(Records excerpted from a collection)

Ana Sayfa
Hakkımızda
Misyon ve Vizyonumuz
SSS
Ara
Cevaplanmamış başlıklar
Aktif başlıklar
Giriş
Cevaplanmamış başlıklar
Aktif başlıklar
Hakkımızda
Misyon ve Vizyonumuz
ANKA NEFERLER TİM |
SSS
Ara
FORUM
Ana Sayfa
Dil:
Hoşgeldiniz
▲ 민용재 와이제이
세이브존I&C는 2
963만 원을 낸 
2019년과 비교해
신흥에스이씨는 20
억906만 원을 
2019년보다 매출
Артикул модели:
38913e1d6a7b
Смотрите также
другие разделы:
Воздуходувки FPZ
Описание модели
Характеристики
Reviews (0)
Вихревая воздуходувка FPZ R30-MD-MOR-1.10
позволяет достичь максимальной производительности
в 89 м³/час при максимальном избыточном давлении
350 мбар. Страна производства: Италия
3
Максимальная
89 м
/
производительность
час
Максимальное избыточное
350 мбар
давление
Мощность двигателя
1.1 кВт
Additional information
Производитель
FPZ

...

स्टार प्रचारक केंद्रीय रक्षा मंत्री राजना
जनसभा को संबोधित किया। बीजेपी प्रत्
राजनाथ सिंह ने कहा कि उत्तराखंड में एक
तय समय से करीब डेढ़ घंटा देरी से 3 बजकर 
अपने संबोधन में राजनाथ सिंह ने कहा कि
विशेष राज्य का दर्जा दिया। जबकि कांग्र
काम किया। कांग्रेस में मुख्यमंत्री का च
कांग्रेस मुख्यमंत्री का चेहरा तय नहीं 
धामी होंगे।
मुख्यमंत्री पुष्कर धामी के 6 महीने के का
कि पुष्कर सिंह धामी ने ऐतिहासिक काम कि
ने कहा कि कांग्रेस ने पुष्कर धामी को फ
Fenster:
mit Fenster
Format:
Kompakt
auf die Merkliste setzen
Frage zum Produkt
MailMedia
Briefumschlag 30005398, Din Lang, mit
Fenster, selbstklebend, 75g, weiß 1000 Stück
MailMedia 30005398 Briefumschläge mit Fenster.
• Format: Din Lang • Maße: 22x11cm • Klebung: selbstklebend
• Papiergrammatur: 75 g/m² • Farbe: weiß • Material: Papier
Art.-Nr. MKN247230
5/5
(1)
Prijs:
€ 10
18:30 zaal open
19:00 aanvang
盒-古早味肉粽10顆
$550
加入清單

--

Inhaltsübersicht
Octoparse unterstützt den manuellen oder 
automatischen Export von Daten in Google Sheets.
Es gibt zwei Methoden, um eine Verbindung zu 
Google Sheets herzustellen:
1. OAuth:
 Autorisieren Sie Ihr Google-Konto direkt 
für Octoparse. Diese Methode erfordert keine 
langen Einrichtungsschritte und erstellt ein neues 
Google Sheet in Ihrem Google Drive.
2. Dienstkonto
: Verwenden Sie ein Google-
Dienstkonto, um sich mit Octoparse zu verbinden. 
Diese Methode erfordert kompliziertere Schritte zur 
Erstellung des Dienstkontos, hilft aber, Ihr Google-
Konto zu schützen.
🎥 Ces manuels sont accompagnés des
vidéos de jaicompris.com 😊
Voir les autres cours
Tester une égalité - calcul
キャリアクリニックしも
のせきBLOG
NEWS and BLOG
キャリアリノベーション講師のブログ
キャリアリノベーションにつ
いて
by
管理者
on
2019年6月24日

### [TASK PROMPT]
Wherever a line holds the word "Octoparse", copy that line out of the entries above.

### [SOLUTION BELOW]
Octoparse unterstützt den manuellen oder 
für Octoparse. Diese Methode erfordert keine 
Dienstkonto, um sich mit Octoparse zu verbinden. 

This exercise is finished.